ゼッタはサササっと奥の脱衣所にお邪魔してササっと着替えて、汚れた服をカバンの中に突っ込んだ。
一直線にお店に戻る。
お店へ繋がる扉を開引くと、薄暗い店内にクラウドの丸まった背中が見えた。
クラウドは顔を上げず、無造作にその辺に転がっていた椅子をゼッタに勧めてくれる。
ゼッタは椅子を持ち上げ、部屋の隅に運んだ。
客が入ってきてもあまり目につかないような位置を選んだ。
そしてその上に座り、ゼッタは何となく息を殺していた。
クラウドが作業をしている音だけが聞こえる。
うん。全く休まらない。
「あ、あの…クラウドさんは、ガークさんとジェリコさんとは、仲がいいのですね」
言ってから、答えやすいように疑問形で話しかけるべきだったとゼッタは後悔した。
「二人は…幼馴染…」
「そうなんですか。わ、私も幼馴染がいます!」
「二人は、幼馴染みたいな、兄、みたいな…」
ひょろりと細くて、背も二人ほど高くはないクラウドはガークとジェリコより少し若く見えると思っていたが、どうやら実際に若いようだ。
「そ、そっかぁ。素敵なお兄さんが二人もいていいですね!」
「…そうだね」
クラウドが少し笑った気がした。
それが薄く儚い笑顔に見えたので、勝手に想像力を働かせたゼッタは少し居たたまれない気持ちになった。
「あの、今回弟子にしてくださったのは、お兄さんたちに無理やり頼まれたから、とかでしたか…?」
クラウドは、兄と慕う人に見ず知らずの貧乏人を押し付けられて悲しいと思っているのではないだろうか。
幼馴染として仲の良い人に、ただの村人の受け皿として雑に扱われたと傷ついていないだろうか。

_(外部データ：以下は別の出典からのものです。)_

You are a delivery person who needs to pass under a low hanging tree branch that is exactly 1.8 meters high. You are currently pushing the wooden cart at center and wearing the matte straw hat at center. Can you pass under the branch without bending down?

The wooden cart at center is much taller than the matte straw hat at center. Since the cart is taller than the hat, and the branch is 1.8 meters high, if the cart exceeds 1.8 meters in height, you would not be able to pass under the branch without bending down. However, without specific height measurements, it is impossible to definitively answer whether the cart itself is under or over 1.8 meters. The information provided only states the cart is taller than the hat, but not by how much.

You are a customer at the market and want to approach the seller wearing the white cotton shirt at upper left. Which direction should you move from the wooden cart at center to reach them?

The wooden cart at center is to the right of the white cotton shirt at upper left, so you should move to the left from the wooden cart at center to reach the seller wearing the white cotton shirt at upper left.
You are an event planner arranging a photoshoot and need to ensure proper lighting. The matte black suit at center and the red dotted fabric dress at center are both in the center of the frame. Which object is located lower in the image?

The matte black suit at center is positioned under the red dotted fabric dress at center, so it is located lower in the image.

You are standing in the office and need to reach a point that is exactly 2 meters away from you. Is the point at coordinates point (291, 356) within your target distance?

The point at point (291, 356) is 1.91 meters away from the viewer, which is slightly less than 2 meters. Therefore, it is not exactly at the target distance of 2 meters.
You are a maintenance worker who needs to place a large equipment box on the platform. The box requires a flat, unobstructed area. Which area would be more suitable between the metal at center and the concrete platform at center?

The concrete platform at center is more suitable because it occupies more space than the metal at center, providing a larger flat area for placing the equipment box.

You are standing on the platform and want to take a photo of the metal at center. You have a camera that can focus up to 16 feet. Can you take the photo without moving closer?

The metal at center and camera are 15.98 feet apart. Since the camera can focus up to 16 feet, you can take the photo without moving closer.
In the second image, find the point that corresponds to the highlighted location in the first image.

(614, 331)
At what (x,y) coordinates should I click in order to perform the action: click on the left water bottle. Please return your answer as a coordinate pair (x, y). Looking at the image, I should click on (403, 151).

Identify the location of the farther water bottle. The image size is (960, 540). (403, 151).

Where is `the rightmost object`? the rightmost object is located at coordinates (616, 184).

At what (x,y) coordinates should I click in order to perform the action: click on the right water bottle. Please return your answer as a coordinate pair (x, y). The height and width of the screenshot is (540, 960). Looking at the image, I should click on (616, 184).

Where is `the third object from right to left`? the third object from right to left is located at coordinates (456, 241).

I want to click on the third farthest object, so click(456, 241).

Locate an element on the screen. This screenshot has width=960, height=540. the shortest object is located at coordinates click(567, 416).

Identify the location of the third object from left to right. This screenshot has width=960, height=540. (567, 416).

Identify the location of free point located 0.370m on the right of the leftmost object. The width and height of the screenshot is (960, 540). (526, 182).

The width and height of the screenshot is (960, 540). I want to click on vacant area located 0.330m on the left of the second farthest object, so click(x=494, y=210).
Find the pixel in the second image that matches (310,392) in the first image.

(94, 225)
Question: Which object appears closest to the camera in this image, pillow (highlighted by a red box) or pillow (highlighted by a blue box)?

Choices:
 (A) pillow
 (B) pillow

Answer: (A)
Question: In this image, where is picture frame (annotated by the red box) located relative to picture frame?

「…別に…逃げない店番が欲しいって二人には前から言ってたから…」
心配していた気持ちは吹っ飛んで、ゼッタは笑顔のままウン?と口を結んだ。
なんだかのっぴきならないことを言われた気がする。
「…それに魔力が多い実験台も欲しかったから…」
「ウンッ?!」
今度のゼッタは口を結んだままではいられなかった。
「…嘘だよ…」
「う、嘘かあ…。
でも、信じかけてしまいました。だって、そうでもなかったらクラウドさんが見ず知らずの私を受け入れてくれるなんてまだちょっと信じられないので…」
「ガークが…君は魔力がたくさんありそうだって…ジェリコが…最近の村人は凄いぞって…言うから」
「ジェリコさんまで…!」
「うん…それに山で育ったような何にも分からない子なら、従順かなって思って…」
「ウンッ?!」
クラウドを二度見してしまった。
やっぱりゼッタは魔力が多い実験台になるのだろうか。
魔法道具の開発者なら、実験台は例え汚れた村人でも欲しいだろう。
ガークさんは冒険者としての身分もあるしいい人そうだし、みんな信用しているようだし大丈夫と思っていたけど、実は違ったのだろうか…。
「…冗談だよ…」
「よ、冗談だったらいいなと思っていたので良かったです…」
「確かに、生意気な街の子供は嫌い…だけど」
自己申告されてみれば、たしかにクラウドは子供が嫌いそうな顔をしている。
ゼッタは「決して生意気は言わないぞ」と小さく決意した。
そして話しかければ答えてくれるクラウドに、生意気にならないようにもう少し質問をしてみることにする。
「あの、前に弟子は取ったことがあるんですか…?」
「ないよ…でも僕も師匠にいつか弟子を取れって言われてきたから…いつかは取らなきゃと思ってた…」
「えっと、わ、私が最初の弟子なんですね。私頑張ります!」
「うん…」
ぎゅっとこぶしを握り締めたゼッタに、クラウドが適当に返事を返した。
返事は適当だったけど、彼はただの村人を弟子にしてもいいと言ってくれた。
怖い冗談を言うが、悪い人ではなさそうだ。
ゼッタは自分の理不尽な運命の中にも、まだ少し残っているらしい幸運さに感謝した。
大雨にどうか気を付けてください。